Dataset excerpts
_ _ _ _ _ _ _
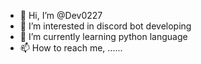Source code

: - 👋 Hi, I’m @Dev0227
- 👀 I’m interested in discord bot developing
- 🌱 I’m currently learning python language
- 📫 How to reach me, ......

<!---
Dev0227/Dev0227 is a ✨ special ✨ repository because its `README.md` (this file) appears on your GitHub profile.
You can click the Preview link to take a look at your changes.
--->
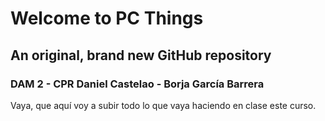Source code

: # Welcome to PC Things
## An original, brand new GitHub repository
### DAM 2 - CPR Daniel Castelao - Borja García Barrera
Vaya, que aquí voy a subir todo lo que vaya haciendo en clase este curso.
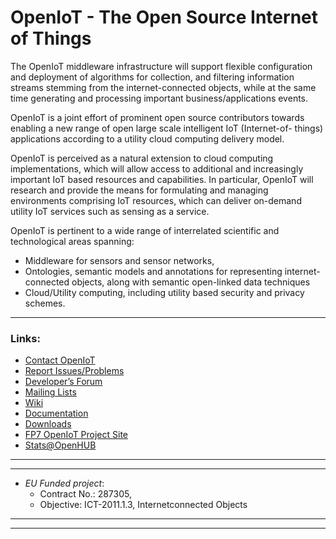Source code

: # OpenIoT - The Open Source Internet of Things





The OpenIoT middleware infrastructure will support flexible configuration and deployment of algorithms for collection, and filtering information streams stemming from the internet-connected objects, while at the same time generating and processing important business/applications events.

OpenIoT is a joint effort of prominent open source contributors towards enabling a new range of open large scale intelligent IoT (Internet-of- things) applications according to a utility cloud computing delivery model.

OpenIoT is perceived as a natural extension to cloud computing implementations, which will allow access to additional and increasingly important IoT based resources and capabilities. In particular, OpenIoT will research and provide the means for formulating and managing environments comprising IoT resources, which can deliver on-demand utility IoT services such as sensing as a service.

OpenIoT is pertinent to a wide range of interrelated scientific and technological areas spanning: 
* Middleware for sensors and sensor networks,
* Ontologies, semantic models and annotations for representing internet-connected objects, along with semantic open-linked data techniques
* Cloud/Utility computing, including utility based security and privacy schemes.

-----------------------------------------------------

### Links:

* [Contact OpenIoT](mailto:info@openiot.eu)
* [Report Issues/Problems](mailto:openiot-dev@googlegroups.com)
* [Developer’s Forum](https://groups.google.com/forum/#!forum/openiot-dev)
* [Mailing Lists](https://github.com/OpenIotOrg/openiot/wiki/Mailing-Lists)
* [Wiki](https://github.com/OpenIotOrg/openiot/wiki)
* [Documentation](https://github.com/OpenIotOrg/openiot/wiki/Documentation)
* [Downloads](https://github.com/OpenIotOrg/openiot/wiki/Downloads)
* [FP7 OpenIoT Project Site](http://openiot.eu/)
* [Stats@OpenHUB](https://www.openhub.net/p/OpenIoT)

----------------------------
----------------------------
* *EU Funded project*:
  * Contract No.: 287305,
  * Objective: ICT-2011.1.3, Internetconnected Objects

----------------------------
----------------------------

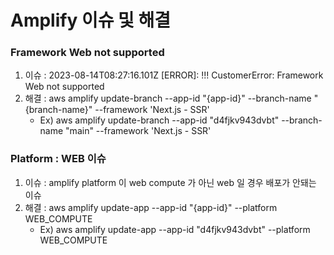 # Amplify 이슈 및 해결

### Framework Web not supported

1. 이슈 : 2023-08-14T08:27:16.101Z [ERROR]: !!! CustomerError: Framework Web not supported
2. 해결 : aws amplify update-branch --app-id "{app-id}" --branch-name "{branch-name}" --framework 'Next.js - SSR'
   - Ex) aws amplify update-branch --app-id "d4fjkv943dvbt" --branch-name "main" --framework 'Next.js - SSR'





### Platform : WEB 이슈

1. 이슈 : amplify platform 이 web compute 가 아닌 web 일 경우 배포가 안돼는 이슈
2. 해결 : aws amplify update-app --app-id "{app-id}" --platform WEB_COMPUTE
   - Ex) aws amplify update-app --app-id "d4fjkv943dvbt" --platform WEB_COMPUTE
_ _ _ _ _ _ _
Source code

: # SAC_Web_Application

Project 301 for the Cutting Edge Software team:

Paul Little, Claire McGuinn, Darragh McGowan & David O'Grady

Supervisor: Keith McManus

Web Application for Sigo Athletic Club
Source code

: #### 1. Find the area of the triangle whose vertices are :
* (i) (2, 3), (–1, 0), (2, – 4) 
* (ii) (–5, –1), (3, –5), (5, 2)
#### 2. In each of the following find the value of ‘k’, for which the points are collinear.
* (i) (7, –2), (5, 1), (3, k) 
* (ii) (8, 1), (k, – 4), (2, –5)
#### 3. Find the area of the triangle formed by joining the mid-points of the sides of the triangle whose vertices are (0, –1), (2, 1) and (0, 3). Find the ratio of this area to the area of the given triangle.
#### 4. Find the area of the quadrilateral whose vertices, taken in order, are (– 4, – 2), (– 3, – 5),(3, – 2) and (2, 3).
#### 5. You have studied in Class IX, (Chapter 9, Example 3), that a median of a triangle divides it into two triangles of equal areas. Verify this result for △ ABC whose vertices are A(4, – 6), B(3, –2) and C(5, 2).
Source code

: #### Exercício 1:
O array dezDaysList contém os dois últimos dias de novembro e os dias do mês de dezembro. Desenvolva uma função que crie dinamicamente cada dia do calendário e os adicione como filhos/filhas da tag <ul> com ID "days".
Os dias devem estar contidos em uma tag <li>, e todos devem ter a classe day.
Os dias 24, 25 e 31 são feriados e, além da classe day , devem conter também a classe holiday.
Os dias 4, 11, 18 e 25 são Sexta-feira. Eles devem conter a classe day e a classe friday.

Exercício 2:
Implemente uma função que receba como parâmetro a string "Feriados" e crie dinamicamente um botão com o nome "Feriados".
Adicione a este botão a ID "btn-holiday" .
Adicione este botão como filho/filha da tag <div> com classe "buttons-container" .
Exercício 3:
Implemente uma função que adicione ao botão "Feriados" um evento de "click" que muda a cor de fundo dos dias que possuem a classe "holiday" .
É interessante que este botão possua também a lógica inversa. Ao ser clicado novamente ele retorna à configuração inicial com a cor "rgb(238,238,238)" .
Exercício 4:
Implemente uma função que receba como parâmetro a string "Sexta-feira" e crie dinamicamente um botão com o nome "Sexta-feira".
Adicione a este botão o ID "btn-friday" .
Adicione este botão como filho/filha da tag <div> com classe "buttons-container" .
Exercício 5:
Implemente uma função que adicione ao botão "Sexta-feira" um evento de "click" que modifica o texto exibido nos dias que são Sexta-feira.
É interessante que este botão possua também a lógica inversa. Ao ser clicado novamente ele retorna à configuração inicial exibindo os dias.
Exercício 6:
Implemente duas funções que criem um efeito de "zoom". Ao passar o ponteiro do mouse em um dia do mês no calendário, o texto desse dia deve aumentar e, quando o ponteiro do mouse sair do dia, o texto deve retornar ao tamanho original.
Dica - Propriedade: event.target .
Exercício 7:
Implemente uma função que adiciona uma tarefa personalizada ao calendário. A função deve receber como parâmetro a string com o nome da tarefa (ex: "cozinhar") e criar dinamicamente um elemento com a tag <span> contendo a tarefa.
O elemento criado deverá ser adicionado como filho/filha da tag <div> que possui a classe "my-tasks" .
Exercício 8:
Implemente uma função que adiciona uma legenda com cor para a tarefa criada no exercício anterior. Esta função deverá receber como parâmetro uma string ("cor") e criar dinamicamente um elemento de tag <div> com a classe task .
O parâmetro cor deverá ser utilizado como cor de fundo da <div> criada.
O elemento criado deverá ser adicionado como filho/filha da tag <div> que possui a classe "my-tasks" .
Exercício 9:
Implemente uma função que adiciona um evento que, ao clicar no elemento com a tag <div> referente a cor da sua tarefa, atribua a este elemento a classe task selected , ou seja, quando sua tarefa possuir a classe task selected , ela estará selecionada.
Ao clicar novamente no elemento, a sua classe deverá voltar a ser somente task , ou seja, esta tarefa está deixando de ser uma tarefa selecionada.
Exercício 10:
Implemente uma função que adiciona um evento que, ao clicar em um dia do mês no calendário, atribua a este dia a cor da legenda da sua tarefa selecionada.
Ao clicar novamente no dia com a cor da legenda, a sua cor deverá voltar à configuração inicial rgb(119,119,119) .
_ _ _ _ _ _ _
Can you format everything in the material from the line containing "Internet of Things" down to the line containing "The OpenIoT middleware" as a JSON list of strings, one string per line, leaving out blank lines?

[
  ": # OpenIoT - The Open Source Internet of Things",
  "The OpenIoT middleware infrastructure will support flexible configuration and deployment of algorithms for collection, and filtering information streams stemming from the internet-connected objects, while at the same time generating and processing important business/applications events."
]